Sign Certificate Request

Select the Sign Certificate Request button to self sign the Certificate Request located in the Certificate Request field using the RSA Private Key located in the RSA Private Key field.

This will produce a webhost.crt file. This signed Certificate will be created in the location entered in the Web Host Certificate field. This will overwrite any Web Host Certificate (webhost.crt) file in this location.

Generate Dh Parameters

Not needed.

Select the Generate DH Parameters button to generate Diffie-Hell man parameters.

This will produce a webhost.dh file in the location displayed in the 'DH parameter file' field.

Viewing The Key And Certificate Files

When you use the SSL Keys And Certs function, files are produced in the folders that you specified in the SSL Keys and Certs screen.

The available options are:

• webhost.req - the certificate request
• webhost.rsa - the private key
• webhost.crt - the signed certificate

The certificate (webhost.crt), may be viewed by selecting it.

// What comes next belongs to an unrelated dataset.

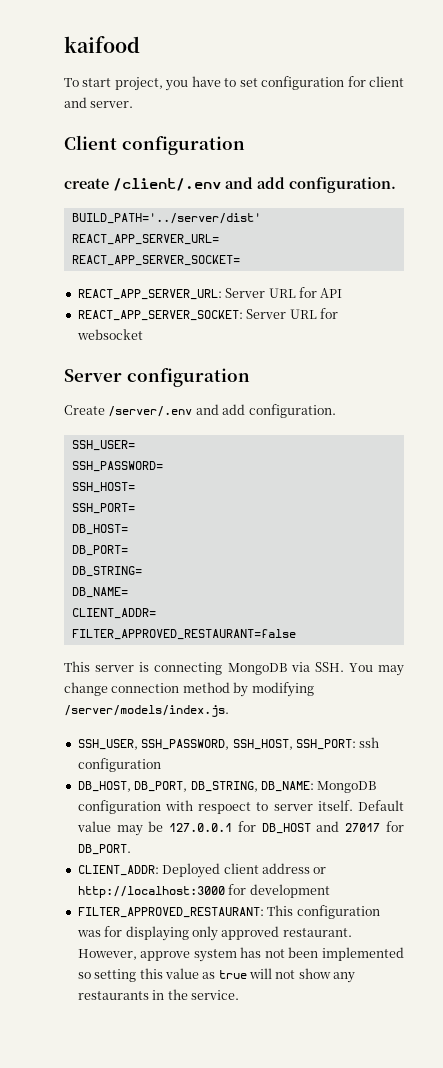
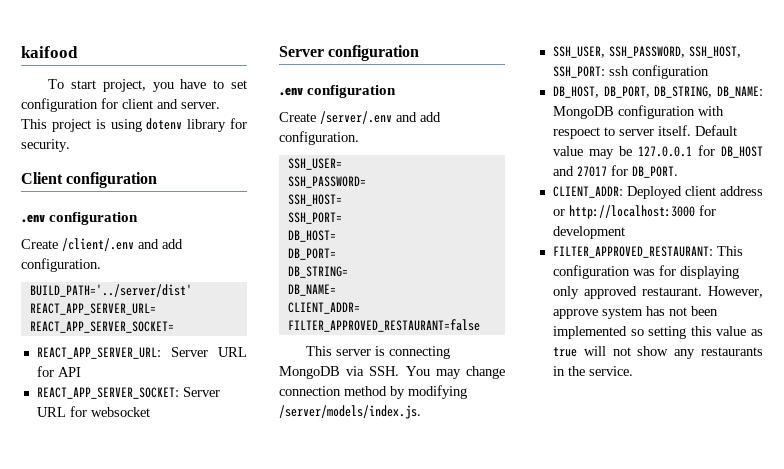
(134, 104) none -> [21,118,247,132] [21,139,70,152] This project is using dotenv library for security.
[64,178,109,189] create -> [21,212,139,225] [21,239,58,249] .env configuration // Create
(250, 377) none -> [279,85,397,98] // .env configuration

You may view the contents of the request (webhost.req), and the key (webhost.rsa) files in a simple text editor.

Generating Or Installing A Security Certificate

Please refer to the help topic How To Setup Security Certificates for more information.

Summary

The SSL Keys And Certs form enables you to update the security files used by Web Host when you enable secure mode by using the /W1s argument in the Web Host icon.

The information entered in this form is used in the creation of RSA Private Keys, Certificates and Certificate Requests.

WARNING: Collect! is not responsible for the security of your data over the Internet. Tools provided are for your convenience. A qualified technician is required to ensure that they are used to your best advantage.

It is highly recommended that you acquire a valid security certificate from a recognized Certificate Authority rather than relying on creating your own, self-signed certificates through SSL Keys and Certs.